With the two mass shootings over the weekend, which left more than 30 people dead and dozens more wounded, all the talk of late is about “assault weapons.” But that’s a made-up political term. More to the point is whether a weapon is automatic (hold the trigger to fire repeated rounds) or semi-automatic (each trigger pull fires a round and chambers another).
“Assault weapons” were banned in 1994, but that ban expired in 2004. In 2012, attempting to renew the ban, former Sen. Dianne Feinstein, California Democrat, cited FBI statistics to claim that “assault weapons” had been used in 385 murders since the ban expired. But that number meant little. In 2011, for example, there were 8,583 total gun murders in the United States, of which so-called assault weapons accounted for just 0.6%, AssaultWeapon.info reported.
But sometimes — times like now, for instance — the “slippery slope” argument is pointless. The mood of the nation has been swinging over the past several years, throughout the annual mass shootings, and in a 2018 poll by Quinnipiac, 67% of those surveyed supported a ban on “assault weapons.” (And by the way, to most Americans, an “assault weapon” is the kind of rifles mass murderers use — regardless of the textbook definition).
Take the shooter in Dayton. He used a semi-automatic AM-15 (based on the AR-15) set up in a pistol configuration with a shortened barrel and equipped with a 100-round drum magazine. He was shot by police in just 24 seconds but still killed nine people and wounded 14 others. In 24 seconds.
And then there’s this: In half of the nation’s most deadly mass shootings in modern history — Sandy Hook Elementary School in 2012, San Bernardino in 2015, Las Vegas and Sutherland Springs church in 2017, and Marjory Stoneman Douglas High School in 2018 — AR-15 or similar rifles were used (add El Paso and Dayton to those numbers).
However, there’s the Second Amendment, which says “the right of the people to keep and bear arms shall not be infringed.”
But it’s important to remember how things were when the founders passed the Bill of Rights. In 1791, the typical musket had a one-round magazine capacity, could fire three rounds per minute (in the hands of a skilled shooter) and had a range of about 50 yards. AR-15-style weapons, on the other hand, can be modified to hold up to 250 rounds, are capable of firing up 60 or more rounds a minute (again, in skilled hands), and are accurate up to 600 yards.
America’s mood now on guns is similar to the period right before “partial birth abortion” was banned. In 2003, shortly before Congress approved the ban, an ABC poll found that 62% of those surveyed said it should be illegal.
Which brings us to President Trump.
He missed a major opportunity this week to make the right move on guns. Perhaps beholden to the National Rifle Association, Mr. Trump in his statement from the White House didn’t mention “assault weapons” at all. He blamed lapses in mental health care, blamed violent video games, and said law enforcement must do a better job identifying the “red flags” of potential mass shooters.

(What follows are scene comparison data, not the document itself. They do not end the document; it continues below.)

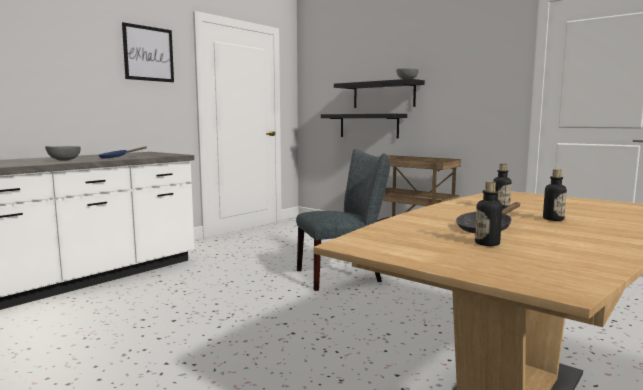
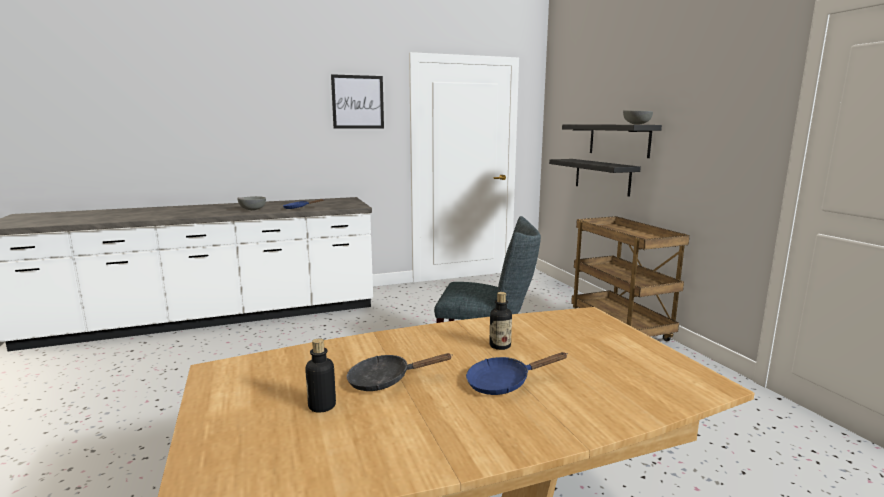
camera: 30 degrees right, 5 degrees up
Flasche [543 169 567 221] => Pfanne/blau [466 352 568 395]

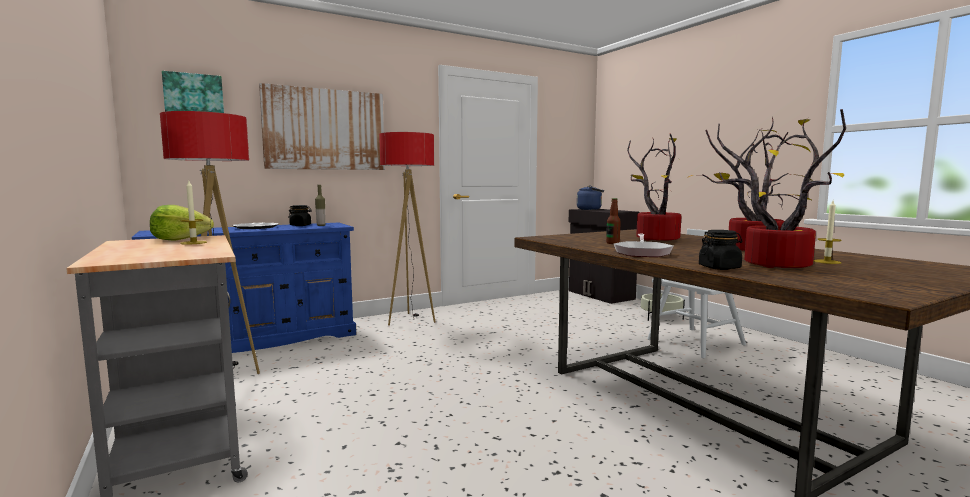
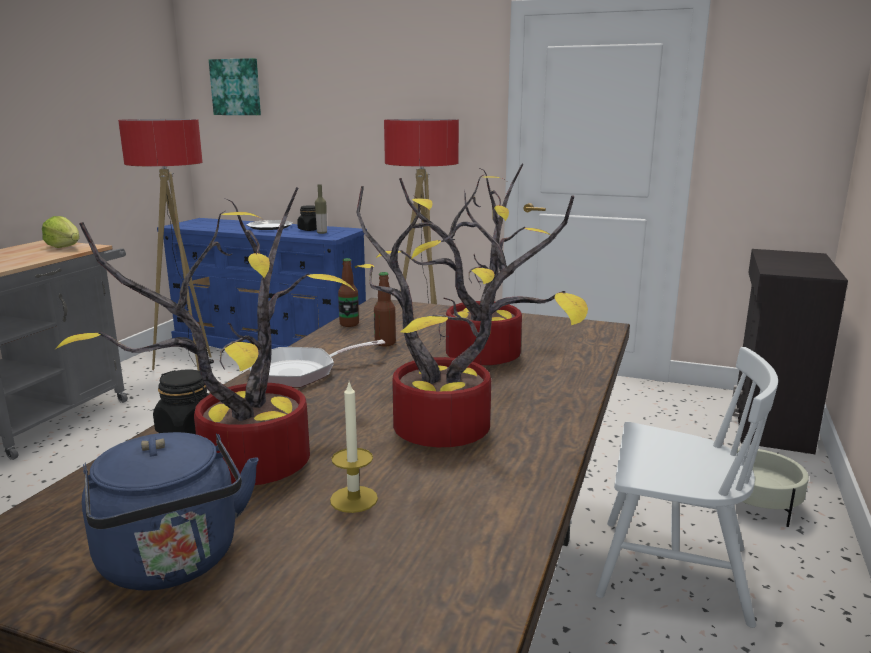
camera: 50 degrees right, 10 degrees up
Wasserkessel/blau [577 185 604 210] => Wasserkessel/blau [82 432 259 591], move
nothing => Flasche [338 258 359 327]
Kerze [180 181 207 245] => nothing
Bild [259 83 385 170] => nothing

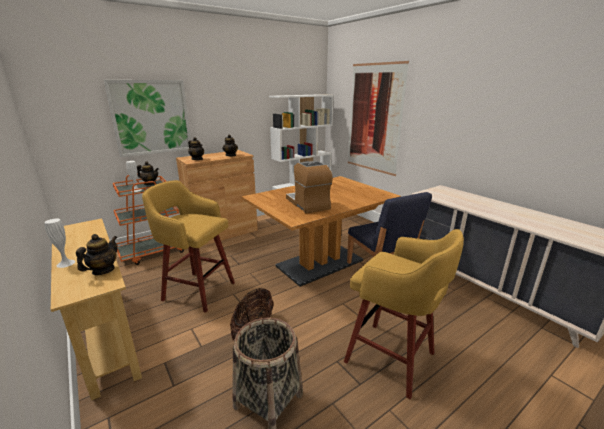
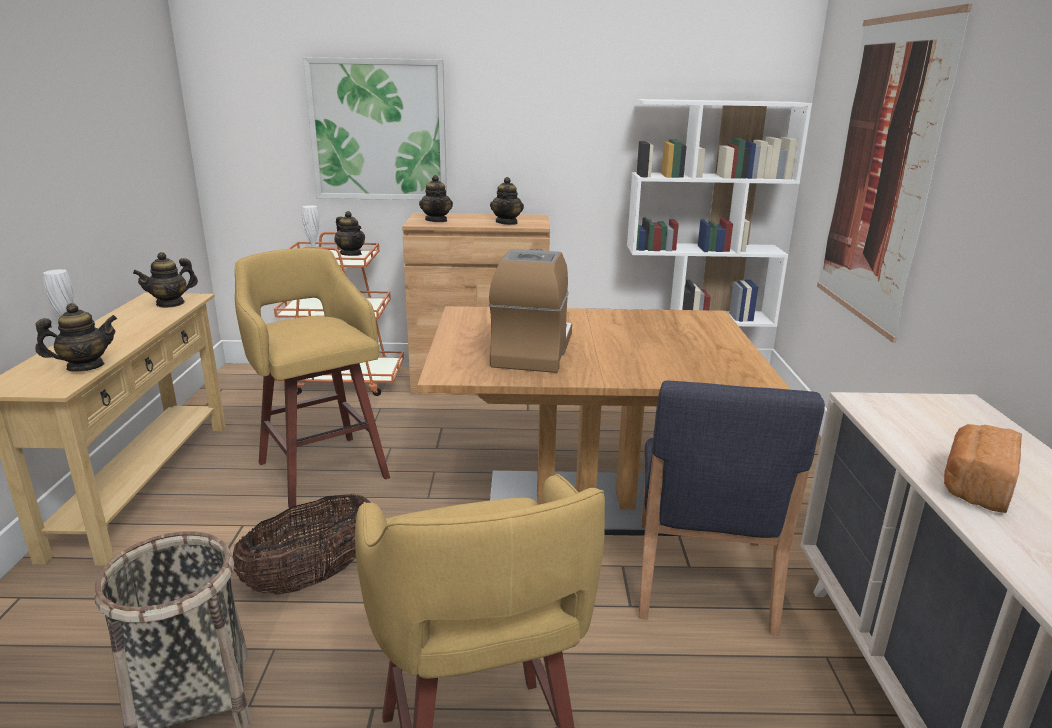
camera: 35 degrees right, 0 degrees up
nothing => Teekanne [133 252 198 308]
nothing => Brot [944 424 1022 513]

The last “assault weapons” ban was mostly ineffectual. But that just gave Mr. Trump a prime opportunity to help craft clear and concise legislation to address the problem. Instead, he did nothing.
With “partial-birth abortion,” Americans moved hard in opposition, back in the early 2000s. A majority still support abortion, just not like that. And they finally rejected that “slippery slope” argument: Banning what’s officially known as “intact dilation and extraction” won’t send women into back alleys, they decided.
And America is clearly moving toward some sort of restraint on the guns Americans can own. No, banning “assault weapons” won’t cost gun owners their coon-hunting rifles.
But Mr. Trump missed the boat — and that may sway some of those pragmatic independents come Nov. 3, 2020. Forget the slippery slope.